Question

Simplify. $$\csc \theta \tan \theta-\tan \theta \sin \theta$$

Short answer

\(\cos \theta\)

Step-by-step solution

Rewrite the trigonometric identities

Express \(\csc \theta\) as \(\frac{1}{\sin \theta}\) and \(\tan \theta\) as \(\frac{\sin \theta}{\cos \theta}\).

Perform the multiplication

Multiply the expressions obtained in the first step. For the first term, multiply \(\frac{1}{\sin \theta}\) with \(\frac{\sin \theta}{\cos \theta}\) to get \(\frac{1}{\cos \theta}\), which is equal to \(\sec \theta\). For the second term, \(\tan \theta \sin \theta\) simplifies directly to \(\frac{\sin^2 \theta}{\cos \theta}\).

Combine the terms

Subtract the second term from the first term. \(\sec \theta - \frac{\sin^2 \theta}{\cos \theta}\). Factor out \(\frac{1}{\cos \theta}\) from both terms to combine them into a single fraction.

Simplify the expression

After factoring out \(\frac{1}{\cos \theta}\), we get \(\frac{1 - \sin^2 \theta}{\cos \theta}\). Use the Pythagorean identity \(1 - \sin^2 \theta = \cos^2 \theta\) to further simplify the expression to \(\frac{\cos^2 \theta}{\cos \theta}\).

Cancel the common factor

Cancel out one \(\cos \theta\) in the numerator and the denominator, which simplifies it to \(\cos \theta\).

Key concepts

Trigonometric Identities

Trigonometric identities are equations involving trigonometric functions that hold true for all values of the involved angles. These identities are invaluable tools in simplifying trigonometric expressions and solving trigonometric equations. A deeper understanding of these identities allows students to approach complex trigonometric problems with greater ease.
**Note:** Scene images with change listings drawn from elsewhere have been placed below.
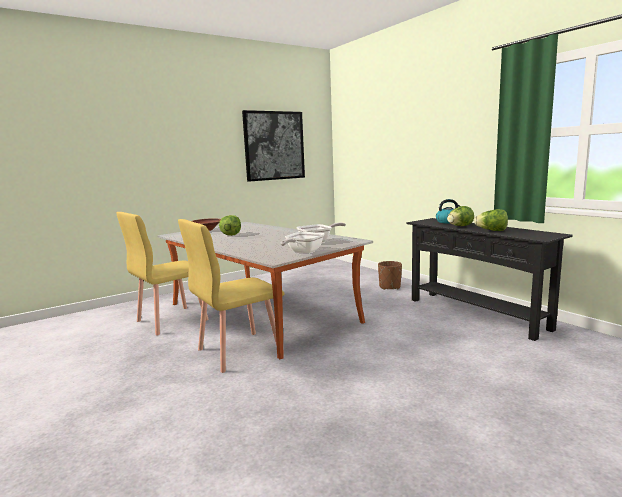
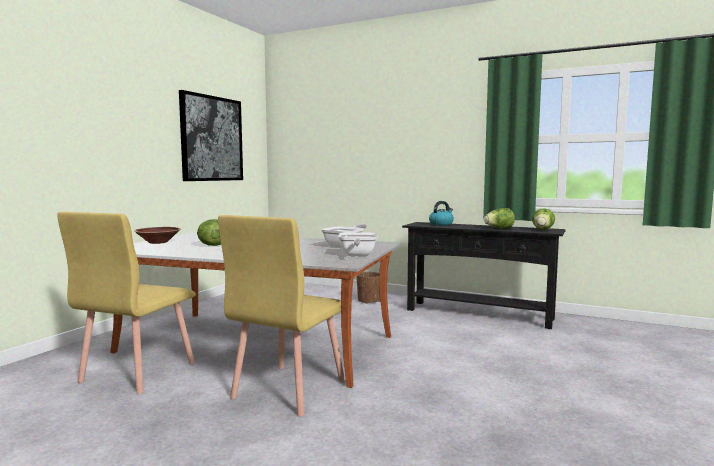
camera: 30 degrees left, 5 degrees down
(459, 226) = (462, 227): lettuce -> lettuce (542, 230)

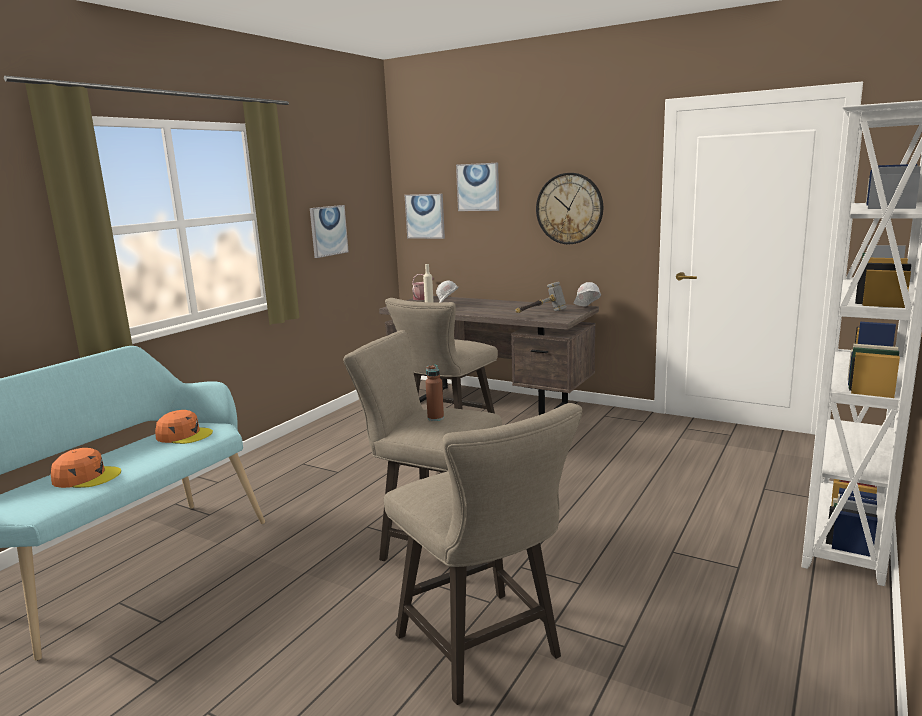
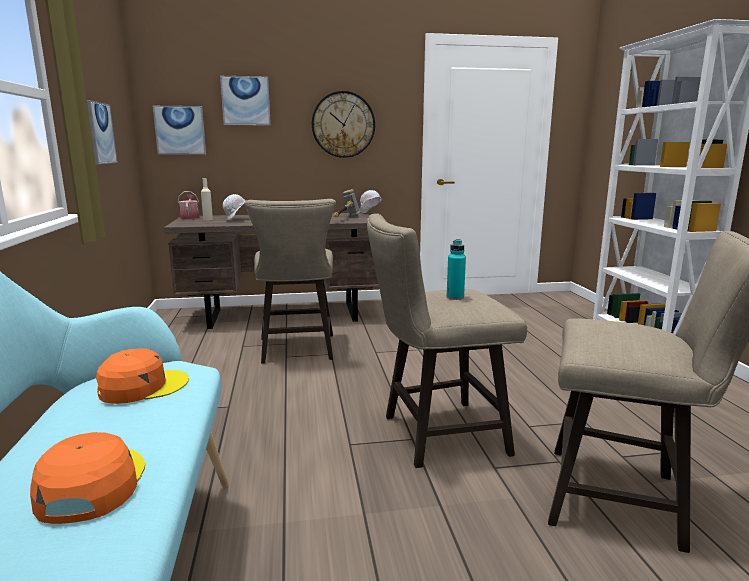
camera: 40 degrees left, 0 degrees up
(86, 477) = (91, 485): orange cap -> orange cap turned 60 degrees counterclockwise
(435, 418) = (455, 297): brown bottle -> turquoise bottle

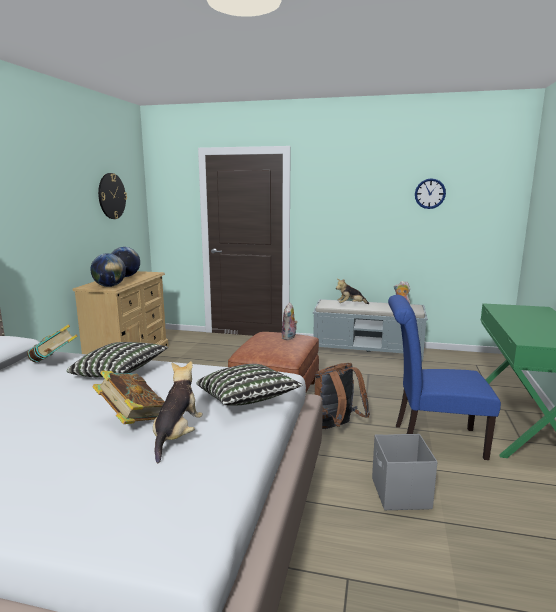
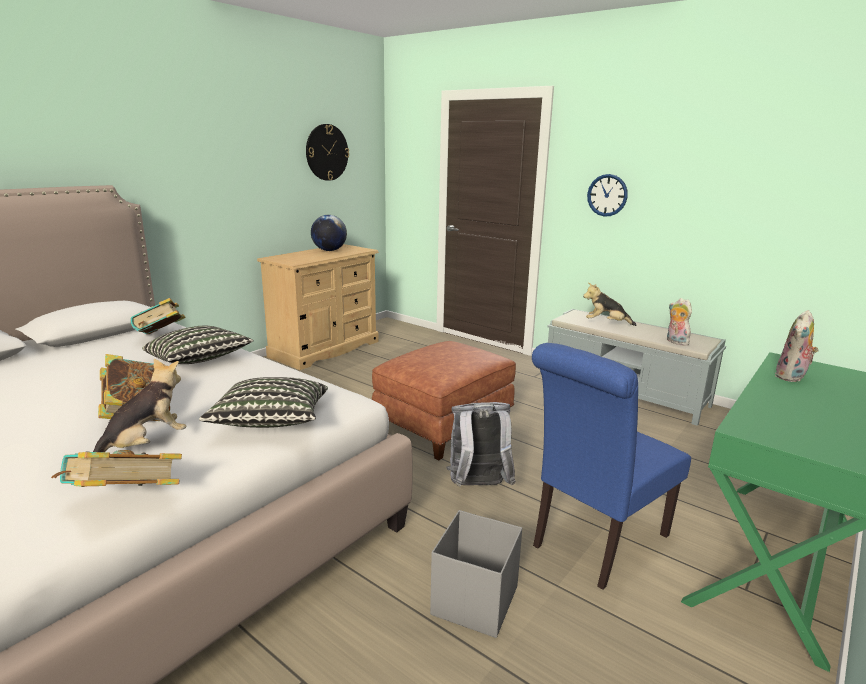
camera: 25 degrees right, 5 degrees up
(109, 286) = (294, 260): globe -> none
(225, 474) = (124, 503): none -> book
(289, 338) = (467, 354): plush toy -> plush toy (792, 377)
(336, 427) = (478, 487): brown backpack -> grey backpack
(430, 193) = (758, 162): wall clock -> wall clock (607, 195)
(432, 440) = (595, 543): blue chair -> blue chair turned 75 degrees counterclockwise

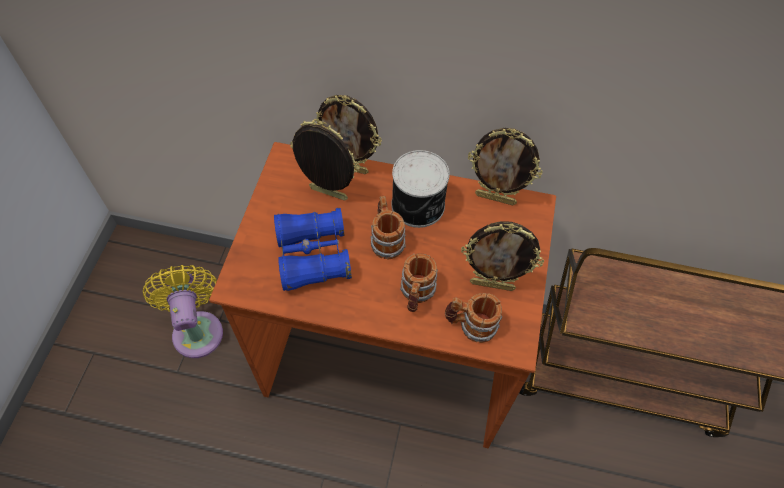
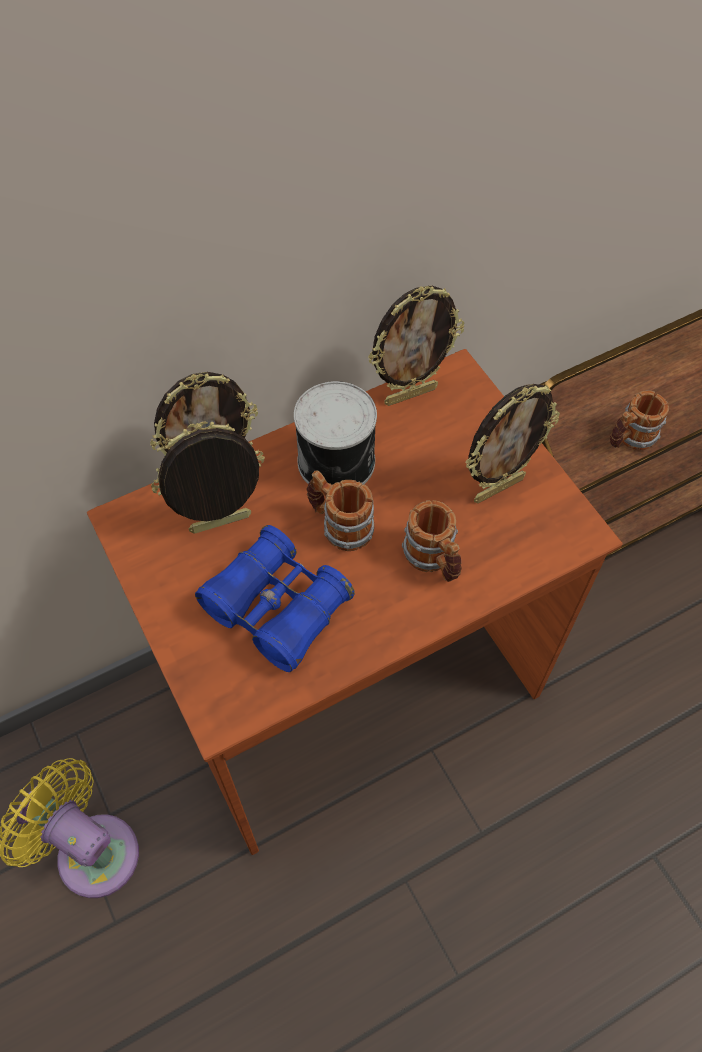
camera: 40 degrees left, 0 degrees up
(470, 325) = (519, 547): mug -> mug (629, 438)

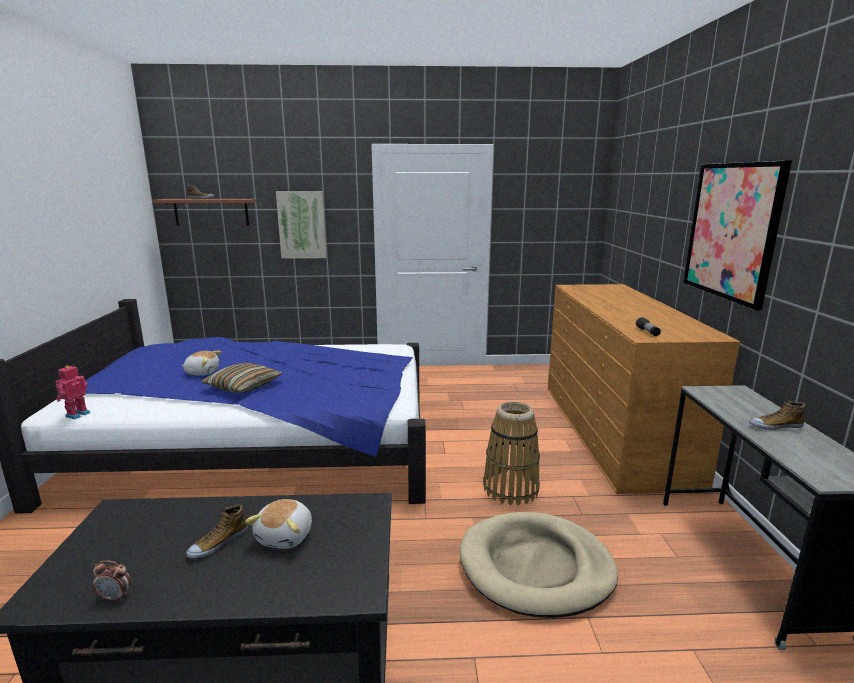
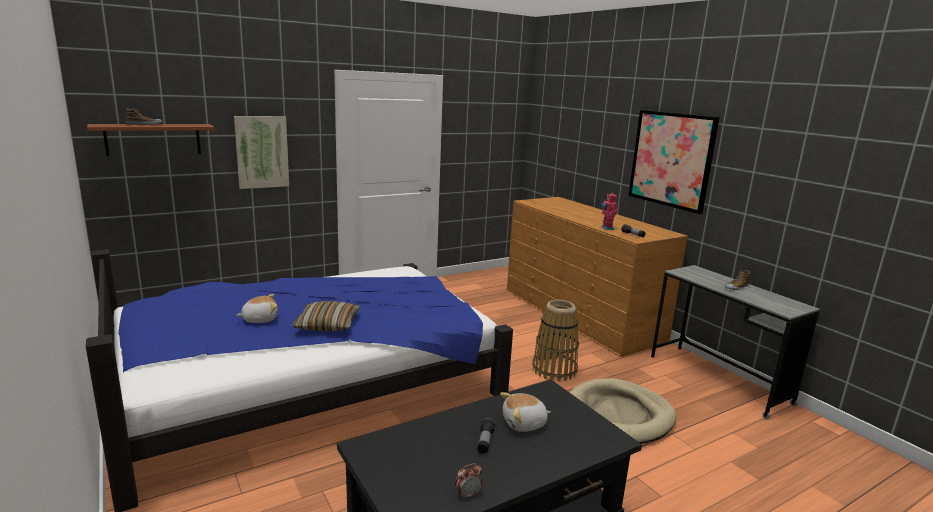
camera: 30 degrees left, 0 degrees up
(76, 414) = (185, 383): toy robot -> toy robot (606, 228)
(218, 543) = (485, 442): shoe -> flashlight
(286, 536) = (524, 424): plush toy -> plush toy turned 90 degrees clockwise

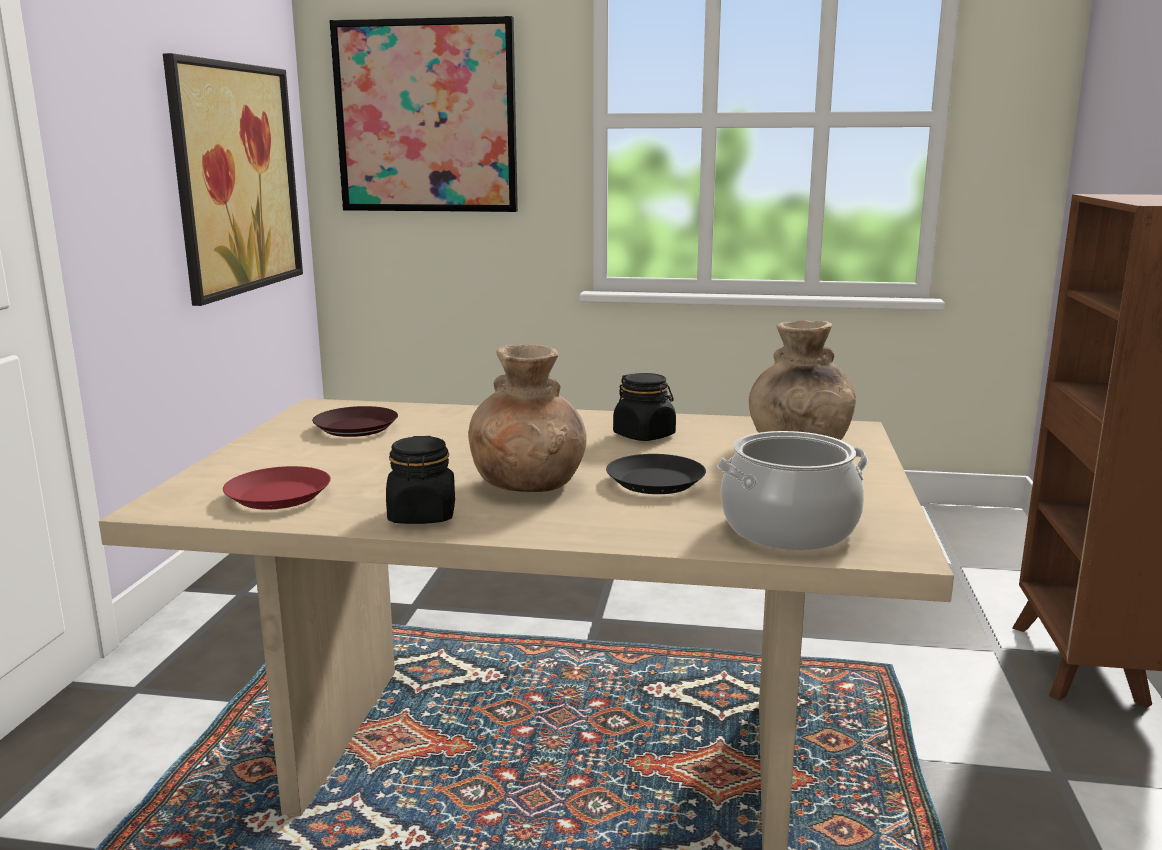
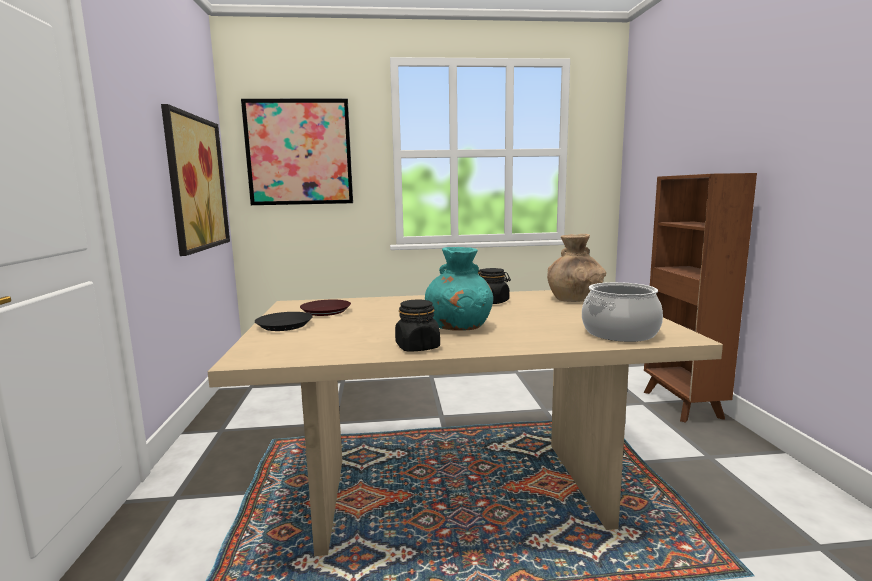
camera: 15 degrees left, 5 degrees down
(278, 496) = (316, 346): red plate -> none
(528, 484) = (459, 327): brown vase -> turquoise vase
(656, 481) = (525, 320): black plate -> black plate (285, 325)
Common trigonometric identities include reciprocal identities like \( \csc\theta = \frac{1}{\sin\theta} \) and \( \sec\theta = \frac{1}{\cos\theta} \), ratio identities like \( \tan\theta = \frac{\sin\theta}{\cos\theta} \) and the Pythagorean identities, which will be discussed in further detail in a separate section. In the given exercise, recognition and application of reciprocal and ratio identities were the key to transforming the terms into a more manageable form.

Pythagorean Identity

The Pythagorean identity is a fundamental aspect of trigonometry, derived from the Pythagorean theorem, which relates the sides of a right-angled triangle. The most well-known form of the Pythagorean identity is \( \sin^2\theta + \cos^2\theta = 1 \) and its variations, \( 1 - \sin^2\theta = \cos^2\theta \) and \( 1 - \cos^2\theta = \sin^2\theta \). These identities allow for the conversion between different trigonometric functions, significantly simplifying complex expressions.

During the process of simplification in the exercise, the Pythagorean identity \( 1 - \sin^2\theta = \cos^2\theta \) played a crucial role. By recognizing it could replace \( 1 - \sin^2\theta \) with \( \cos^2\theta \) in the final expression, we simplified the complex fraction to a single trigonometric function, revealing the simplicity hidden within.

Trigonometric Functions

Trigonometric functions describe relationships between the angles and sides of a triangle, more commonly a right triangle. The six main trigonometric functions are sine (\(\sin\)), cosine (\(\cos\)), tangent (\(\tan\)), cotangent (\(\cot\)), secant (\(\sec\)), and cosecant (\(\csc\)).

In a practical sense, these functions provide a way to calculate the unknown parts of a triangle given some known values, also enabling us to model periodic phenomena such as waves and oscillations. In the original exercise, the student needed to transform and manipulate these functions using identities. By turning the given expression into basic functions like \(\sec\theta\) and then canceling common factors, we successfully demonstrated the versatility and interconnectivity of trigonometric functions in problem-solving.